# preg_replace is not work correctly with UTF-8 chars?

i am using this function to replace bad words from phrases, but it works good with english letters except UTF-8 chars.

i found that \b boundary is not working properly with utf-8 chars. are there any alternative method to do this ?

i had to add '\b' as i need to replace the exact word only. as a example: dont want to replace popo_one with p***o i need only to replace popo with p***o. hope it is clear to understand.

public function wordfilter($phrase) {$filter = array('/popo\b/i','/blabla\b/i');
$replace = array('p***o','b***a');$newphrase = preg_replace($filter,$replace, $phrase); return$newphrase;
}


any ideas appreciated.

\b (a word boundary) is the limit between a character from the \w character class and an other character or the limit of the string (begining or end).

By default \w contains only [a-zA-Z0-9_], but if you use the u modifier the \w character class will contain all unicode letters and digits (and will be equivalent to [\p{L}\p{N}_]). So with this modifier the meaning of \b will change too.

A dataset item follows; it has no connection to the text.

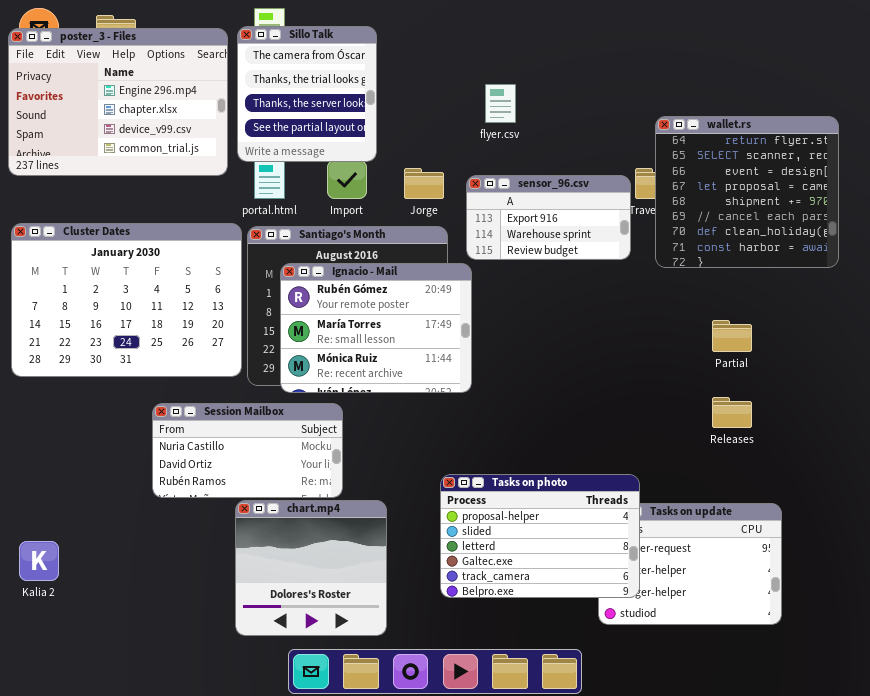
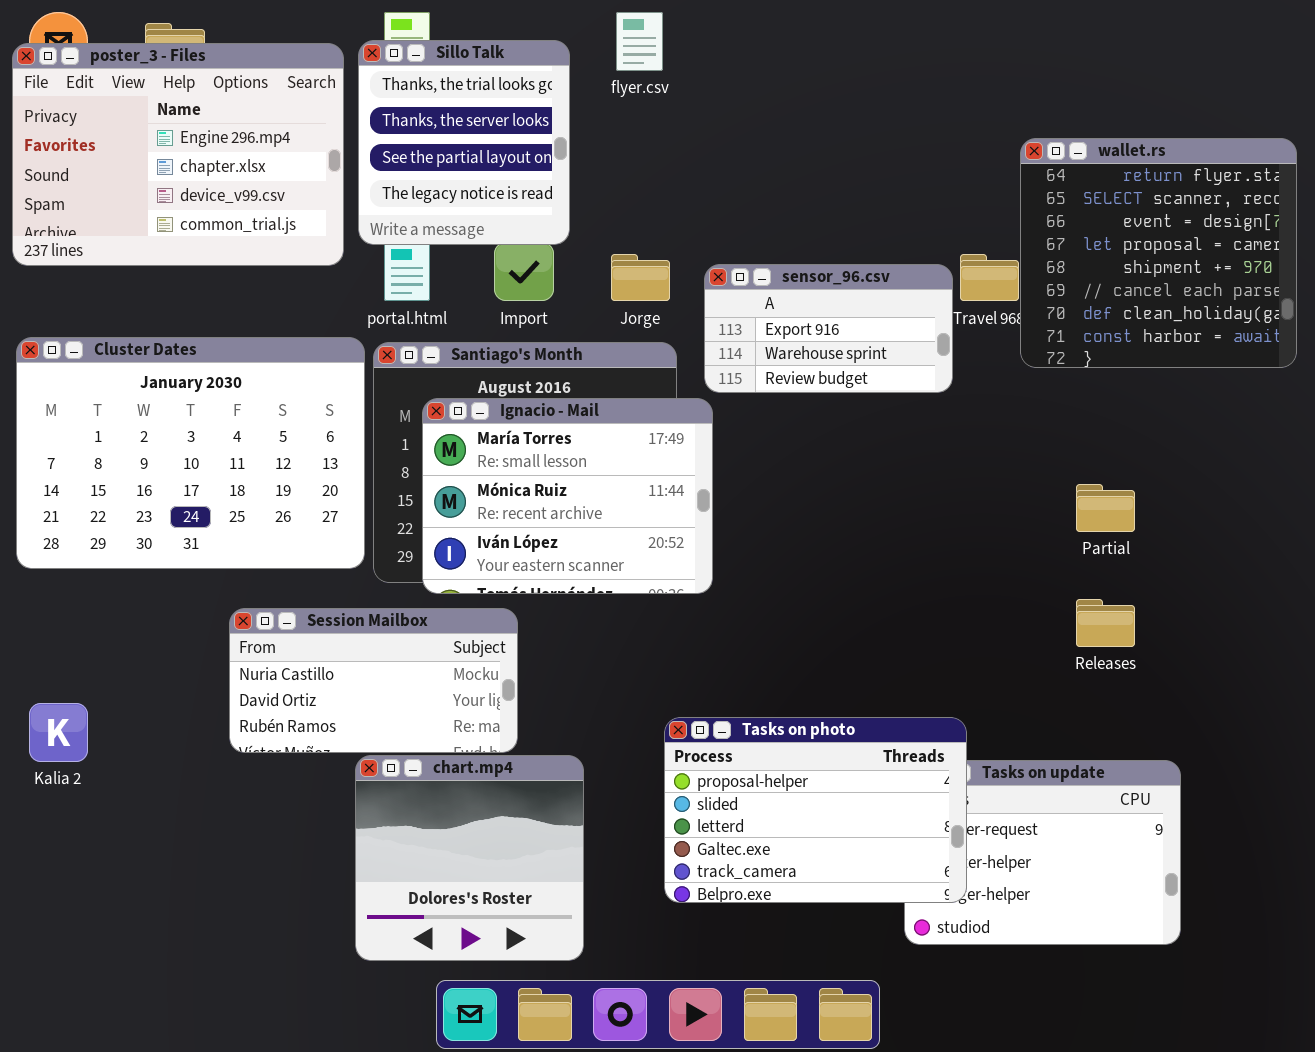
Sillo Talk: [237,26,377,162] -> [358,40,570,245], scrolled down 1 row
flyer.csv: [485,84,516,123] -> [616,12,663,71], moved
wallet.rs: [655,116,839,268] -> [1020,138,1297,368], moved
Ignacio - Mail: [280,263,472,393] -> [422,398,713,594], scrolled down 1 row
Kalia 2: [19,541,59,581] -> [29,703,88,762], moved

The u modifier has a second effect. With it, the pattern and the subject string are no more treated as ascii strings, but as utf8 strings.

The u modifier is a combination of two directives: (*UCP) that changes the meaning of the shorthand character classes (\w, \d, \s...) and (*UTF8) that makes pattern and subject strings to be read as utf8 strings. These directives can be placed directly in the pattern at the very begining instead of using the u modifier.